» **EXTRAIT DU TEXTE**
Des frontières et du virtuel

Des frontières et du virtuel 1

Nous avons beaucoup parlé de « couches » et de « séries ». Ce langage trouvera ses formulations plus appropriées dans l’exercice de la pensée. Ce que nous voulons suggérer, c’est que l’épistémologie, articulée par les modes de contraires entre théorie et expérience, entre le fondamental et l’appliqué, ou encore par l’observation selon un mode de grandeur unique.
La modélisation apporte quelque chose de nouveau aux sciences, qui ne détruit absolument pas la réalité de la théorie, mais au contraire l’enrichit de nouvelles tâches. Ce en quoi consiste ce nouveau, ce n’est pas seulement une attention aux objets, aux « langages orientés objets », à tout ce qu’on appelle dans la pratique des sciences actuelles l’ontologie, c’est-à-dire les objets et les relations que l’on pose entre eux. Cet aspect est évidemment très important, il nous apprend en particulier que ce qu’on appelle communément l’« application » d’une théorie n’est pas équivalente à sa particularisation, à la façon d’une déduction de l’universel à une conséquence utile dans les sciences appliquées. Il s’agit d’autre chose, qui n’est pas toujours incompatible avec cette déduction, c’est une sorte de présentation de l’objet, qui ne se réduit pas à un langage formel. Il y a une forme de réalité qui apparaît avec l’objet qui n’est pas contenue dans le langage formel, l’objet est chargé de quelque chose d’une nature autre que linguistique, nous ne sommes pas exactement sur les mêmes échelles ontologiques. Franck Varenne a très clairement montré comment, dans la modélisation et la simulation, on arrivait à un degré de précision telle qu’elle ne permet plus de décider entre le langage et le réel, un peu comme il est difficile de distinguer entre l’heure astronomique et l’heure atomique 2. Mais, d’une certaine façon, tout cela, nous le savons déjà par les travaux récents sur la modélisation, fait par exemple autour du laboratoire GEMAS 3, ainsi qu’au Séminaire du « Petit Collège » 4. Nous développerons néanmoins une conséquence de cette propriété des modèles, est que plus la charge ontologique est présente, plus la démarche scientifique s’apparente à ce que l’on peut appeler une « fiction ». Le langage n’y est plus le « reflet » d’un paysage déterminé par un horizon théorique réalisé par la plaine des faits, il est aussi cela, c’est entendu. Les objets sont déterminés par des « paramètres » ont les combinaisons demandent la construction à la fois d’une nouvelle « gamme » pour leur combinaison. D’une certaine façon, le modèle et ses relations aux théories se composent, comme se compose un morceau de musique contemporaine, où les « notes » ne sont plus des composants de mélodies et d’harmonies, mais des attracteurs pour de nouveaux groupements dont le compositeur construit les dimensions à chaque fois.

» **CONSIGNE**
Recopiez, dans l'extrait sur la modélisation, le passage allant de « Nous avons beaucoup » jusqu'à « de grandeur unique. ». La liste n'est d'aucune utilité ici.

» **LISTE**

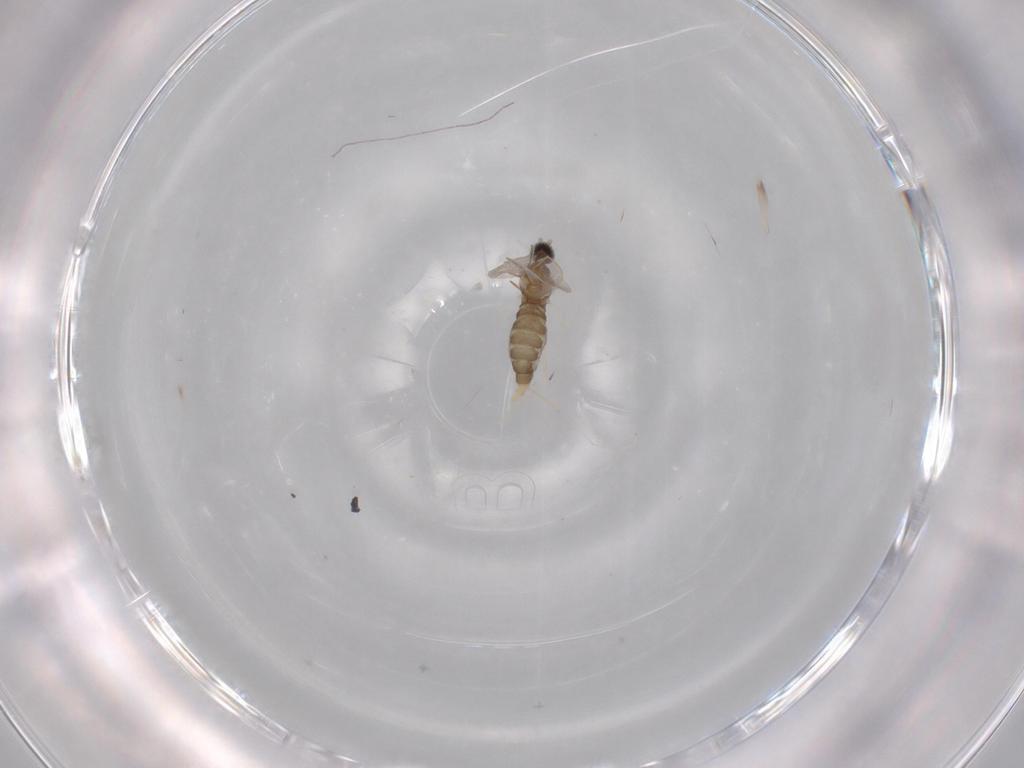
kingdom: Animalia
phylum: Arthropoda
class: Insecta
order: Diptera
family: Cecidomyiidae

» **RÉPONSE**
Nous avons beaucoup parlé de « couches » et de « séries ». Ce langage trouvera ses formulations plus appropriées dans l’exercice de la pensée. Ce que nous voulons suggérer, c’est que l’épistémologie, articulée par les modes de contraires entre théorie et expérience, entre le fondamental et l’appliqué, ou encore par l’observation selon un mode de grandeur unique.